### Activity
Transcribe the data underneath exactly. No images belong in your version.

### Information shown
#####

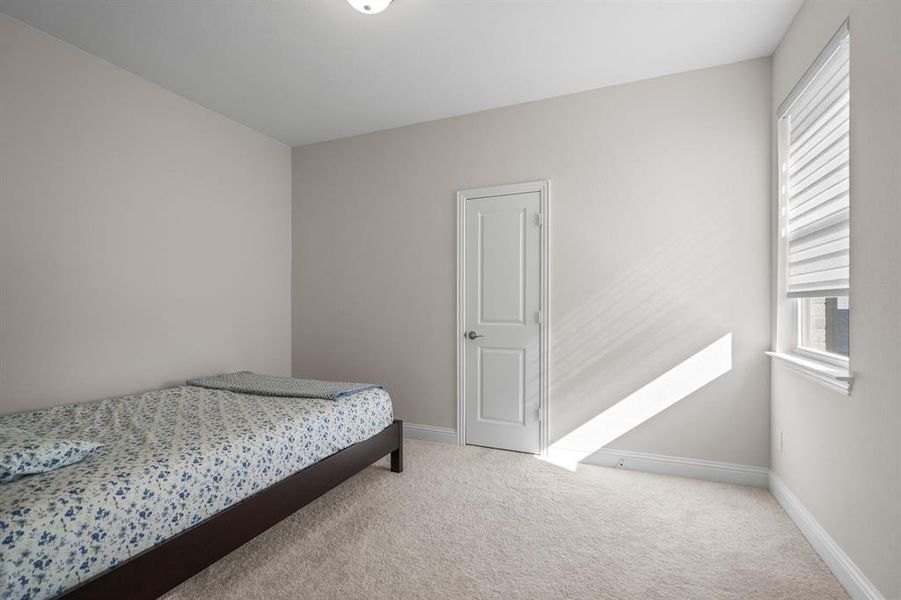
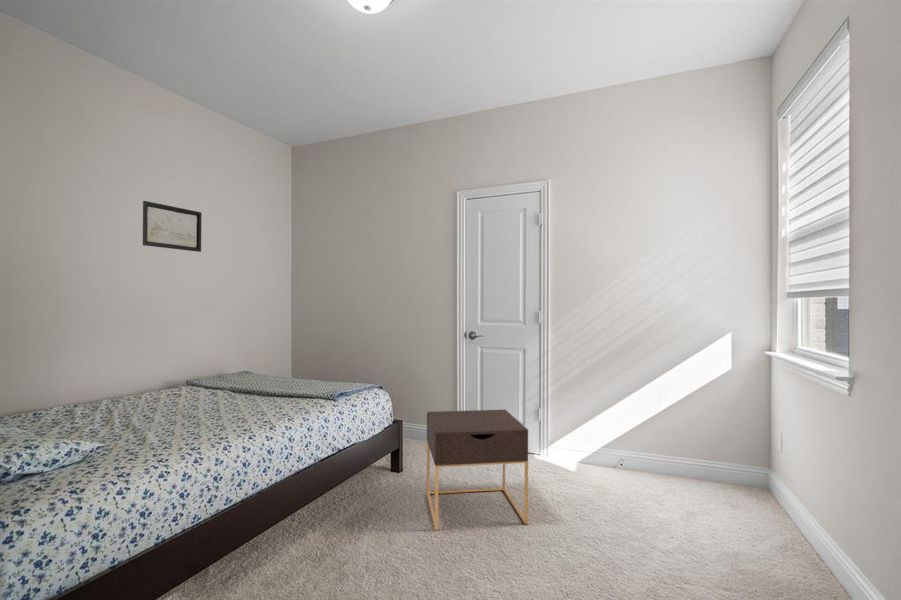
+ wall art [142,200,202,253]
+ nightstand [426,409,529,532]
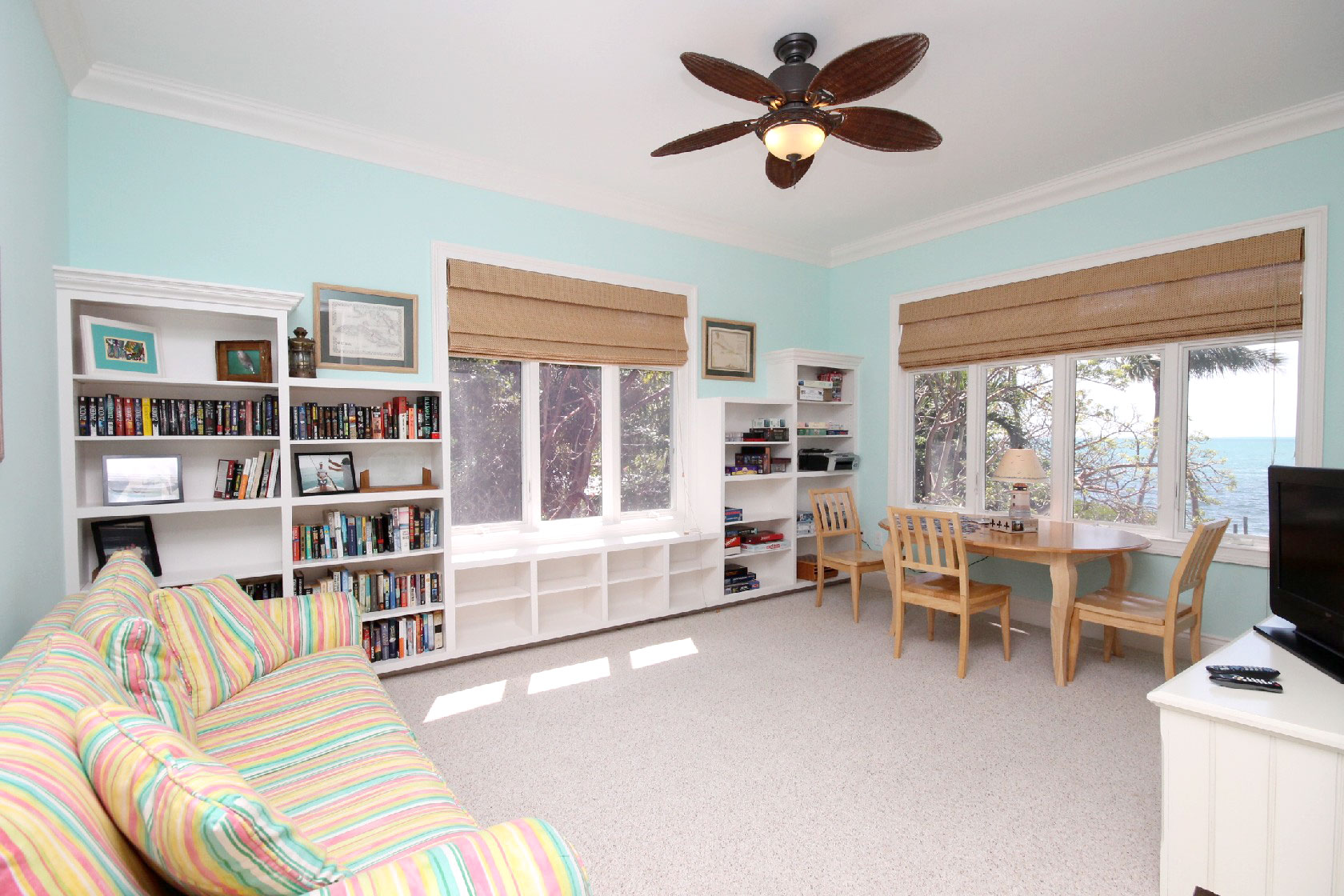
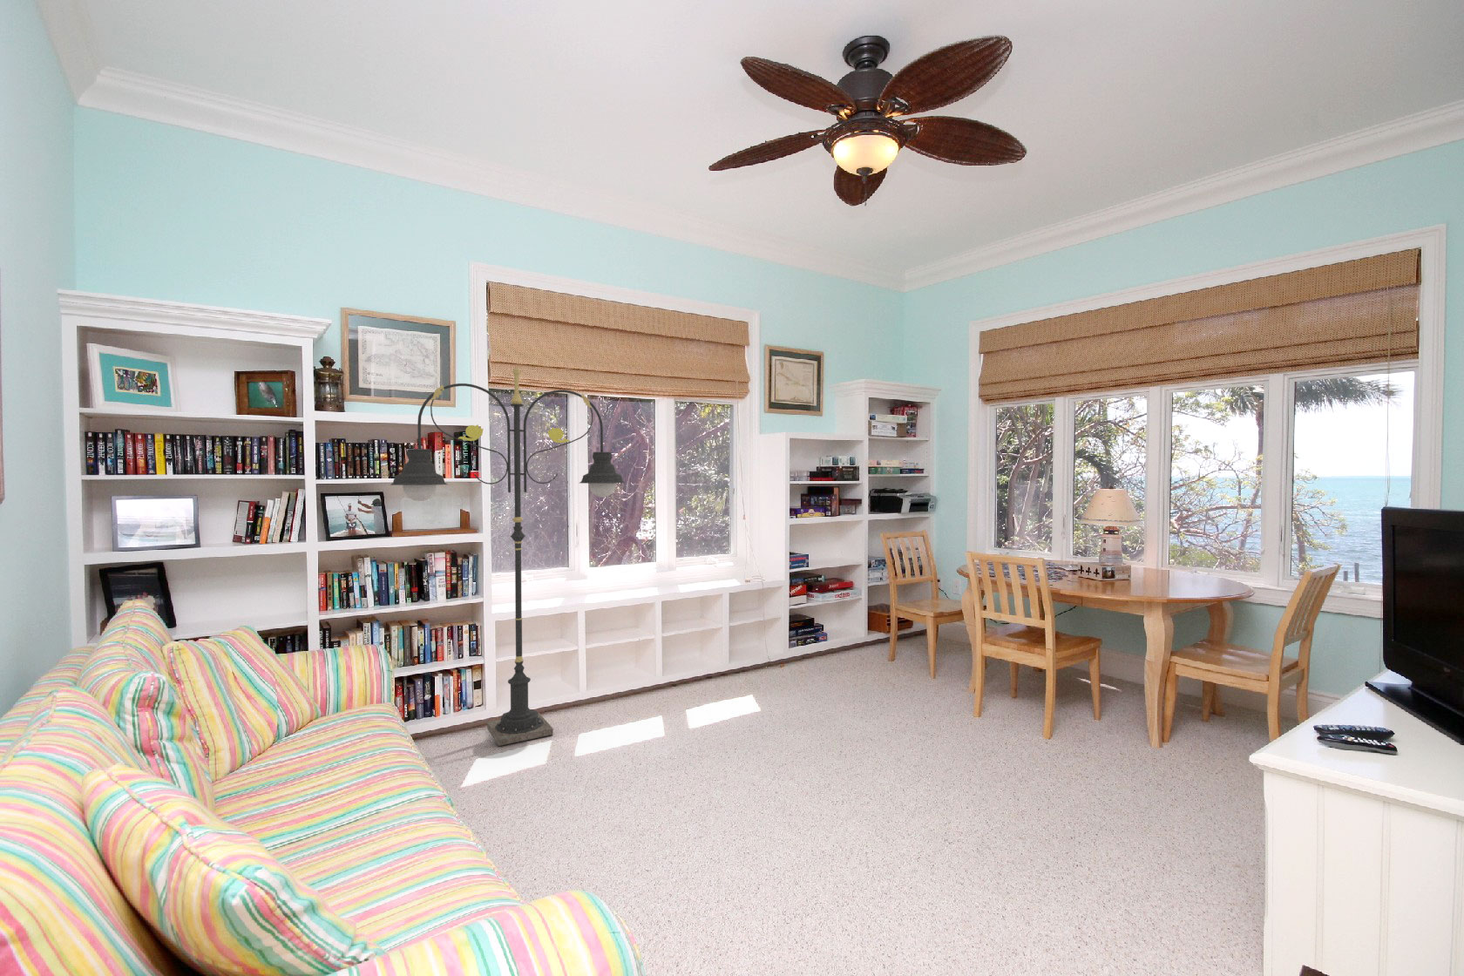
+ floor lamp [390,368,625,747]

#####

### Response box
+ wall art [142,200,202,253]
+ nightstand [426,409,529,532]
+ floor lamp [390,368,625,747]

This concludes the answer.